__THE EXERCISE__:
Copy out each of the lines below word for word.
---------- DATA FOR PROCESSING ----------
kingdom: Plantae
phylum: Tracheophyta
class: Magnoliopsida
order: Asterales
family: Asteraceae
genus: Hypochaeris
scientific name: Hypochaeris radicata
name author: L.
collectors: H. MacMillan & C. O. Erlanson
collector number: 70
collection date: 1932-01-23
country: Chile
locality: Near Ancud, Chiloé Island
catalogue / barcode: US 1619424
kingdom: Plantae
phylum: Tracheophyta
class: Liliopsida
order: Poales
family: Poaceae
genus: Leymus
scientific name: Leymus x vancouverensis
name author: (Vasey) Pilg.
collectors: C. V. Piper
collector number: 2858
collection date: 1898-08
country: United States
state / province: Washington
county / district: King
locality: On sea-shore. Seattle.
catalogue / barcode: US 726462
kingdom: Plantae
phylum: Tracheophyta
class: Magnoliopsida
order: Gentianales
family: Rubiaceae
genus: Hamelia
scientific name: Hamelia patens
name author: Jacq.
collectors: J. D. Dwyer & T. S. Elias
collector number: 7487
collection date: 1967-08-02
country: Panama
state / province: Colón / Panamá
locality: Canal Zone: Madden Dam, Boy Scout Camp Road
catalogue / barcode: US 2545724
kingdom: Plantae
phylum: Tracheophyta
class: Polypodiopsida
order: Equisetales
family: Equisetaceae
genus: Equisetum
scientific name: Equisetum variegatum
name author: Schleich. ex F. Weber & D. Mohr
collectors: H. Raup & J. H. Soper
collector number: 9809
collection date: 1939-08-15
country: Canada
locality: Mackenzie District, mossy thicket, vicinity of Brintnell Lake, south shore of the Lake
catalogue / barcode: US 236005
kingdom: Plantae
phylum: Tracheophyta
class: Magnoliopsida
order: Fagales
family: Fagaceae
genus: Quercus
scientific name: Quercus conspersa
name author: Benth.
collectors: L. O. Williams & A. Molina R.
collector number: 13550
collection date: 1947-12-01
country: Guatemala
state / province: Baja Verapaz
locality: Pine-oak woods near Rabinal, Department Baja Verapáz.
----------
__THE RESPONSE__:
kingdom: Plantae
phylum: Tracheophyta
class: Magnoliopsida
order: Asterales
family: Asteraceae
genus: Hypochaeris
scientific name: Hypochaeris radicata
name author: L.
collectors: H. MacMillan & C. O. Erlanson
collector number: 70
collection date: 1932-01-23
country: Chile
locality: Near Ancud, Chiloé Island
catalogue / barcode: US 1619424
kingdom: Plantae
phylum: Tracheophyta
class: Liliopsida
order: Poales
family: Poaceae
genus: Leymus
scientific name: Leymus x vancouverensis
name author: (Vasey) Pilg.
collectors: C. V. Piper
collector number: 2858
collection date: 1898-08
country: United States
state / province: Washington
county / district: King
locality: On sea-shore. Seattle.
catalogue / barcode: US 726462
kingdom: Plantae
phylum: Tracheophyta
class: Magnoliopsida
order: Gentianales
family: Rubiaceae
genus: Hamelia
scientific name: Hamelia patens
name author: Jacq.
collectors: J. D. Dwyer & T. S. Elias
collector number: 7487
collection date: 1967-08-02
country: Panama
state / province: Colón / Panamá
locality: Canal Zone: Madden Dam, Boy Scout Camp Road
catalogue / barcode: US 2545724
kingdom: Plantae
phylum: Tracheophyta
class: Polypodiopsida
order: Equisetales
family: Equisetaceae
genus: Equisetum
scientific name: Equisetum variegatum
name author: Schleich. ex F. Weber & D. Mohr
collectors: H. Raup & J. H. Soper
collector number: 9809
collection date: 1939-08-15
country: Canada
locality: Mackenzie District, mossy thicket, vicinity of Brintnell Lake, south shore of the Lake
catalogue / barcode: US 236005
kingdom: Plantae
phylum: Tracheophyta
class: Magnoliopsida
order: Fagales
family: Fagaceae
genus: Quercus
scientific name: Quercus conspersa
name author: Benth.
collectors: L. O. Williams & A. Molina R.
collector number: 13550
collection date: 1947-12-01
country: Guatemala
state / province: Baja Verapaz
locality: Pine-oak woods near Rabinal, Department Baja Verapáz.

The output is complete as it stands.